WASHINGTON, D.C. – Today, Congressman Stephen F. Lynch (MA-08) introduced H.R. 312, the Glen Anthony Doherty Overseas Security Personnel Fairness Act. This legislation is named after Glen Doherty, the former Navy SEAL and C.I.A. security contractor, who was killed during the September 2012 terrorist attack on the U.S. Consulate and classified annex in Benghazi, Libya. The Glen Anthony Doherty Overseas Security Personnel Fairness Act would remove a significant penalty in federal law that currently prohibits the families of overseas contractors who are killed in the line of duty from receiving full death benefits if the deceased employee is unmarried with no children or other dependents. The families of overseas federal contractors, including the family of Mr. Doherty, have faced significant difficulty in receiving death benefits under federally-required insurance policies when their loved one is killed on the job, but is single with no dependents. The bill is cosponsored by Congressman Gerry Connolly (VA-11).

“It is unacceptable that the Defense Base Act requires federal workers to take out an insurance policy before they are deployed overseas and accepts the payment of insurance premiums from those workers, but fails to provide death benefits to their families or estate solely based on marital and child status,” said Congressman Lynch. “The Glen Anthony Doherty Overseas Security Personnel Fairness Act seeks to right the injustice faced by the family of Glen Doherty and families in similar situations. The legislation would ensure that courageous Americans, like Mr. Doherty, are allowed to provide the protections and benefits that they intended their loved ones to receive in the event of their death in the line of duty and in the service of our country,” added Lynch.

Glen Doherty was killed in September of 2012 while defending the classified annex near the U.S. Consulate in Benghazi against a terrorist attack that also resulted in the deaths of U.S. Ambassador J. Christopher Stevens, former Navy SEAL and C.I.A. contractor Tyrone Woods, and U.S. State Department officer Sean Smith. While Mr. Doherty was unmarried with no children or other dependents, he activated his mandatory Defense Base Act insurance policy before deploying for a scheduled 54-day mission to Libya beginning on September 7, 2012 with the reasonable belief that his policy would pay benefits to his estate or next of kin in the event of his death. 

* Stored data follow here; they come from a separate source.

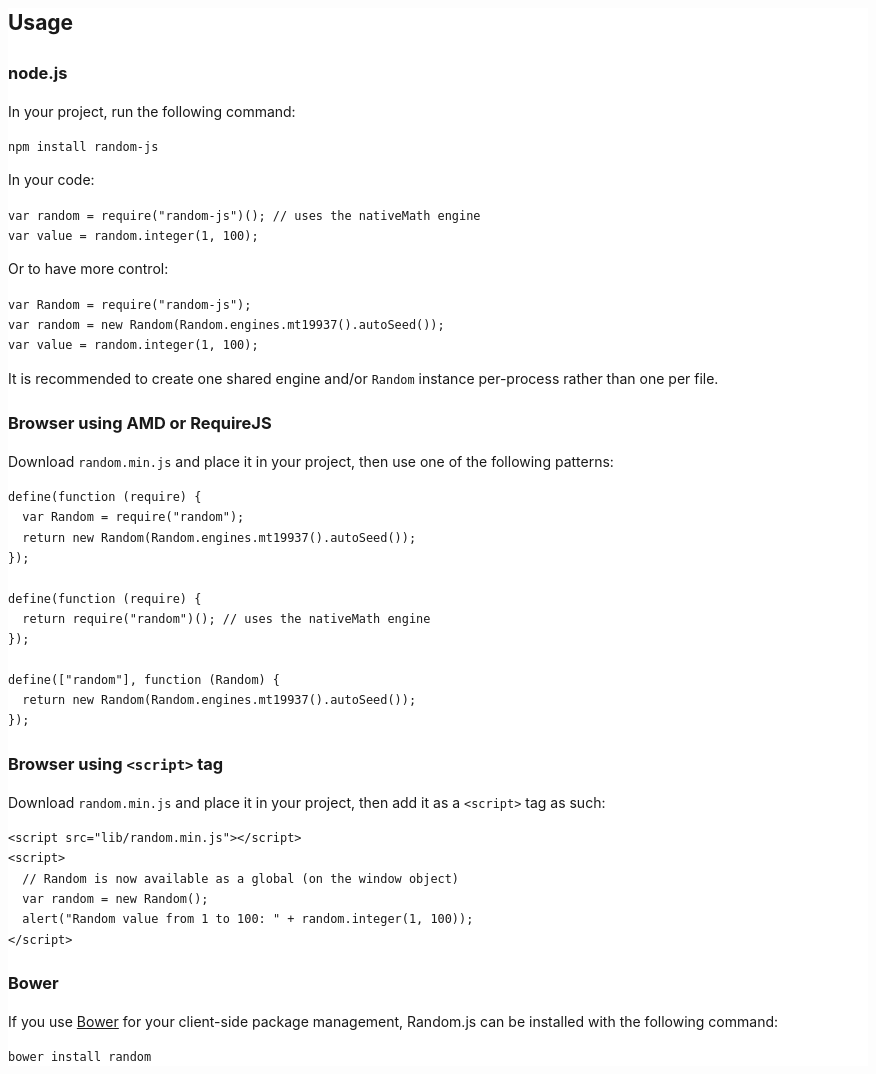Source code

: ## Usage

### node.js

In your project, run the following command:

    npm install random-js

In your code:

    var random = require("random-js")(); // uses the nativeMath engine
    var value = random.integer(1, 100);

Or to have more control:

    var Random = require("random-js");
    var random = new Random(Random.engines.mt19937().autoSeed());
    var value = random.integer(1, 100);

It is recommended to create one shared engine and/or `Random` instance per-process rather than one per file.

### Browser using AMD or RequireJS

Download `random.min.js` and place it in your project, then use one of the following patterns:

    define(function (require) {
      var Random = require("random");
      return new Random(Random.engines.mt19937().autoSeed());
    });

    define(function (require) {
      return require("random")(); // uses the nativeMath engine
    });

    define(["random"], function (Random) {
      return new Random(Random.engines.mt19937().autoSeed());
    });

### Browser using `<script>` tag

Download `random.min.js` and place it in your project, then add it as a `<script>` tag as such:

    <script src="lib/random.min.js"></script>
    <script>
      // Random is now available as a global (on the window object)
      var random = new Random();
      alert("Random value from 1 to 100: " + random.integer(1, 100));
    </script>

### Bower

If you use [Bower](http://bower.io) for your client-side package management, Random.js can be installed with the following command:

    bower install random
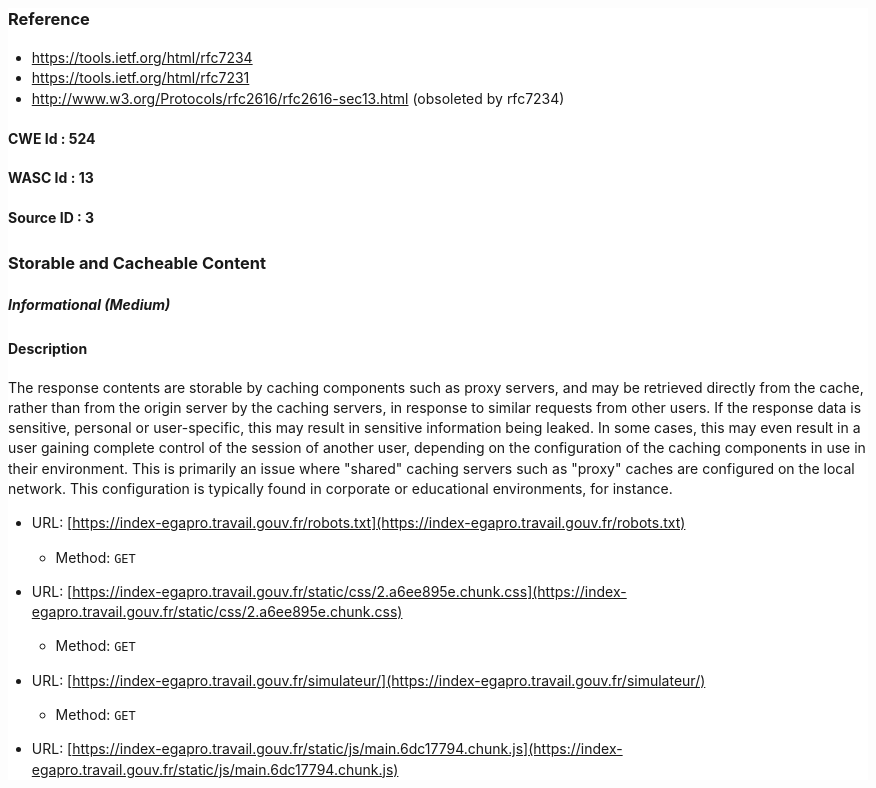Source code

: ### Reference
* https://tools.ietf.org/html/rfc7234
* https://tools.ietf.org/html/rfc7231
* http://www.w3.org/Protocols/rfc2616/rfc2616-sec13.html (obsoleted by rfc7234)

  
#### CWE Id : 524
  
#### WASC Id : 13
  
#### Source ID : 3

  
  
  
  
### Storable and Cacheable Content
##### Informational (Medium)
  
  
  
  
#### Description
<p>The response contents are storable by caching components such as proxy servers, and may be retrieved directly from the cache, rather than from the origin server by the caching servers, in response to similar requests from other users.  If the response data is sensitive, personal or user-specific, this may result in sensitive information being leaked. In some cases, this may even result in a user gaining complete control of the session of another user, depending on the configuration of the caching components in use in their environment. This is primarily an issue where "shared" caching servers such as "proxy" caches are configured on the local network. This configuration is typically found in corporate or educational environments, for instance.</p>
  
  
  
* URL: [https://index-egapro.travail.gouv.fr/robots.txt](https://index-egapro.travail.gouv.fr/robots.txt)
  
  
  * Method: `GET`
  
  
  
  
* URL: [https://index-egapro.travail.gouv.fr/static/css/2.a6ee895e.chunk.css](https://index-egapro.travail.gouv.fr/static/css/2.a6ee895e.chunk.css)
  
  
  * Method: `GET`
  
  
  
  
* URL: [https://index-egapro.travail.gouv.fr/simulateur/](https://index-egapro.travail.gouv.fr/simulateur/)
  
  
  * Method: `GET`
  
  
  
  
* URL: [https://index-egapro.travail.gouv.fr/static/js/main.6dc17794.chunk.js](https://index-egapro.travail.gouv.fr/static/js/main.6dc17794.chunk.js)
  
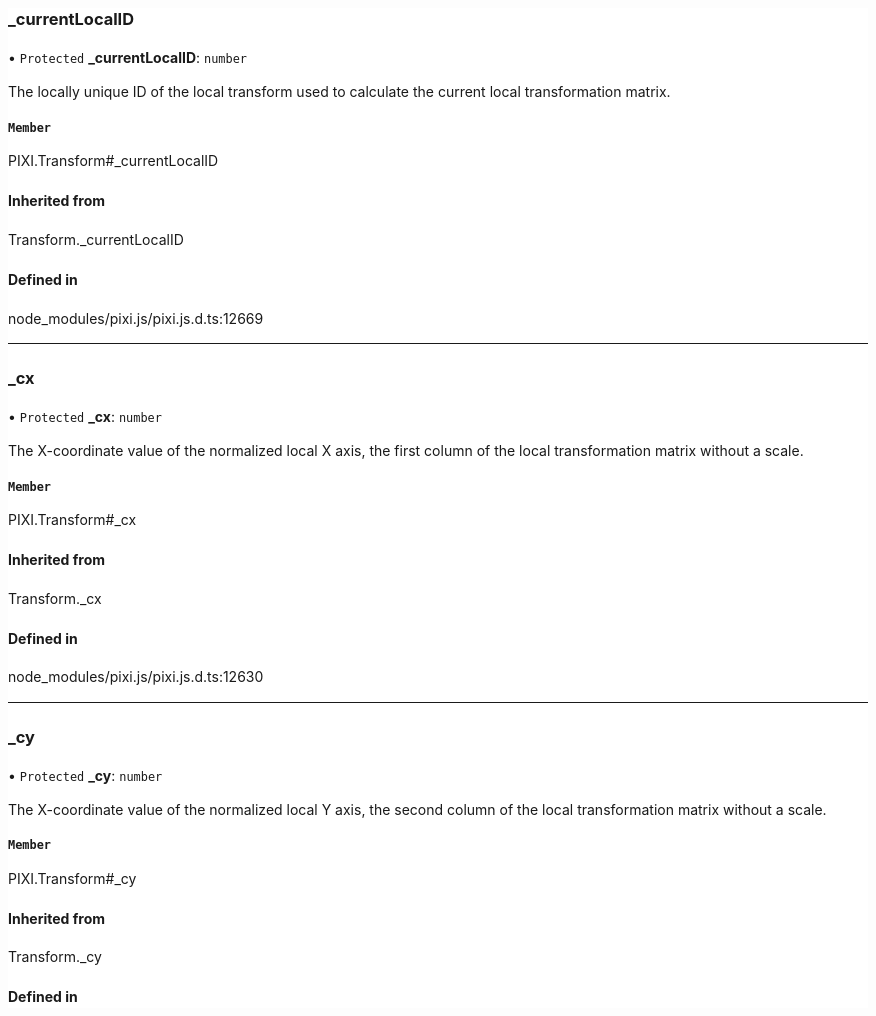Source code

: ### \_currentLocalID

• `Protected` **\_currentLocalID**: `number`

The locally unique ID of the local transform
used to calculate the current local transformation matrix.

**`Member`**

PIXI.Transform#_currentLocalID

#### Inherited from

Transform.\_currentLocalID

#### Defined in

node_modules/pixi.js/pixi.js.d.ts:12669

___

### \_cx

• `Protected` **\_cx**: `number`

The X-coordinate value of the normalized local X axis,
the first column of the local transformation matrix without a scale.

**`Member`**

PIXI.Transform#_cx

#### Inherited from

Transform.\_cx

#### Defined in

node_modules/pixi.js/pixi.js.d.ts:12630

___

### \_cy

• `Protected` **\_cy**: `number`

The X-coordinate value of the normalized local Y axis,
the second column of the local transformation matrix without a scale.

**`Member`**

PIXI.Transform#_cy

#### Inherited from

Transform.\_cy

#### Defined in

Barbara Doherty, the mother of Glen Doherty, made the following remarks, “Our family is grateful to Congressman Lynch for continuing to fight for this change.  To lose Glen the way that we did, and then be told we are not entitled to any kind of death benefit when he had a policy, is just not right.  We support a change in this law so that no other American family has to suffer the way that we did.  The stories of other contractors killed may never be known publicly due to the classified nature of this work, but our country owes them a debt.  We thank Congressman Lynch for working to right this wrong.” 

“The families of Americans who are tragically killed in the line of duty while serving overseas deserve access to full death benefits, regardless of the deceased’s marital status,” said Congressman Connolly. “I am proud to cosponsor Mr. Lynch’s urgently needed legislation to ensure that Defense Base Act insurance policies treat all workers equitably. No family should have to experience the hardships that the Doherty family faced when their son was killed in the September 2012 Benghazi terrorist attack while heroically defending his compatriots. Yet due to a quirk in the law, his loved ones had difficulty accessing the full death benefit policy Mr. Doherty had purposely activated for them, solely because he was unmarried with no children.”  

The Defense Base Act of 1941 requires that overseas federal contractors obtain so-called Defense Base Act insurance in order to make certain that injured workers are entitled to workers’ compensation for employment-related injuries and their survivors are entitled to death benefits in the event of a job-related tragedy. Regrettably, current law does not extend death benefits, aside from $3,000 in funeral expenses, to the family or designated beneficiary of a federal contractor who is killed in the line of duty overseas but is unmarried with no dependents. H.R. 312 would therefore amend the Defense Base Act to ensure that full death benefits are extended to the families or designated beneficiaries of these federal contractors who have died in service to our country as a result of a war-risk hazard or an act of terrorism. H.R. 312 would also provide retroactive death benefits to the designated beneficiaries or families of such federal contractors who have been killed in the line of duty since September 11, 2001, including Defense Base Act cases resulting from Operation Enduring Freedom, Operation Iraqi Freedom, and the terrorist attack on the U.S. Consulate in Benghazi, Libya.